Até a chuva e o vento atenuaram, aproximada a hora de Aline Frazão entrar na sala principal do teatro lisboeta. Em qualquer outra sala um começo às 21h seria apenas uma metáfora, todavia ontem, nem quinze minutos teriam passado quando a lindíssima Aline entrou em palco. E, antes de tudo e mais nada, um bem-haja para o São Luíz. Onde um atendimento extremamente profissional coexiste com simpatia e prestabilidade raras. Casa que esgotou para receber a talentosa compositora e intérprete angolana.
De guitarra acústica empunhada como é habitual, acompanhada por Marco Pombinho no piano e fender rhodes, o italiano Francesco Valente no baixo e contrabaixo, seguidos por Marcos Alves na bateria e percussão. Os primeiros timbres ecoam nas “Paredes do Mayombe”, primeira faixa de “Movimento” que inevitavelmente faz transportar até às montanhosas descrições de Pepetela. Forma-se um cenário de noances poéticas envolto na enebriante voz de Aline Frazão, num embalo de musicalidade que culmina quase em sonho pela bela e simples cenografia com luzes permutando temperaturas. Algo próximo da magia. As reacções eram parcas, não por nenhuma outra razão que não essa.
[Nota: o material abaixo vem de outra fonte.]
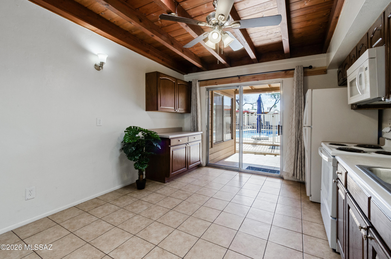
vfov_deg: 77.1
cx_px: 196
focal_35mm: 15
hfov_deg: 100.5
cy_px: 130
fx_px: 163
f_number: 22
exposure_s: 1/3
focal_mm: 10
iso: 200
O seu mais recente registo continuou na linha da frente do setlist em “Desassossego”, onde a voz chora um fado triste e simultâneamente reconfortante (é isso possível?). Música que anteveio igualmente a primeira incursão ao segundo registo da cantora, editado em 2011, com a homónima “Clave Bantu”. Disco em que a sua voz se fundiu na literatura de Ondjaki e José Eduardo Agualusa, dois dos seus mais altos expoentes no panorâma africano actual. Sendo que, na noite de ontem, o último se transformou no “Céu Da Tua Boca”, saltitante e despreocupada. Aline Frazão é uma cantora náta. Tão cativante como o som é a expressividade e visível descontracção com que o emite. Dança na sombra, enquanto Francesco Valente protagoniza um sólo de baixo embriagado de rum caribenho.
De seguida surge João Pires em palco, na guitarra acústica e no cavaquinho, oferecendo o tema “Navega”, onde o ritmo é a ondulação calma no areal e a voz de Aline um sol quente e sem radiações. Depois de “Ronda” pergunta “como estão?”, alguém grita “és linda!”. Verdade, mas igualmente linda é “Primeiro Mundo” – música de intervenção inteligente e mordaz – interpretada com força e emoção nas palavras, onde no final, dá um enfâse quase à rapper nos versos: “não há diferença entre nós, é a mesma essência, se a minha liberdade não existe a tua é só aparência”. A belíssima “Oriente” sucede-lhe, terna e envolvente, jazz e bossa nova remexidos em balanço africano. Dedicada às pessoas que “muitas vezes sabem melhor o nosso caminho que nós próprios”, evocando nesse sentido a vida incerta do mundo da música. Mas tal é, sem dúvida, “O Que Ela Quer” – canção que se seguiu e encontrou na plateia as mais abundantes reacções e coros da noite.
O ambiente permaneceu entusiasta em “Tanto”, o single do seu mais recente álbum que se insurge como um retrato do paradoxo de realidades que é Luanda e onde a interpretação de Aline Frazão nos deixou, como costume, “na embriaguez do encanto”. No falso final o ritmo acelera-se e expande-se na “Nossa Festa”, que se repercute depois numa contínua e forte ovação que só termina quando regressa, acompanhada pela guitarra. Sozinha, preenche o palco e a sala inteira com a voz morna e salgada numa “Assinatura de Sal”, faixa do seu primeiro registo, “A Minha Embala”, de 2009. Já com os músicos em palco, o final é com “Movimento”, com uma “música perigosa, muito perigosa”. Foi com a poderosa “Na Boca De Angola”, que se encerraram as mandíbulas da actuação. Mas docemente, muito docemente.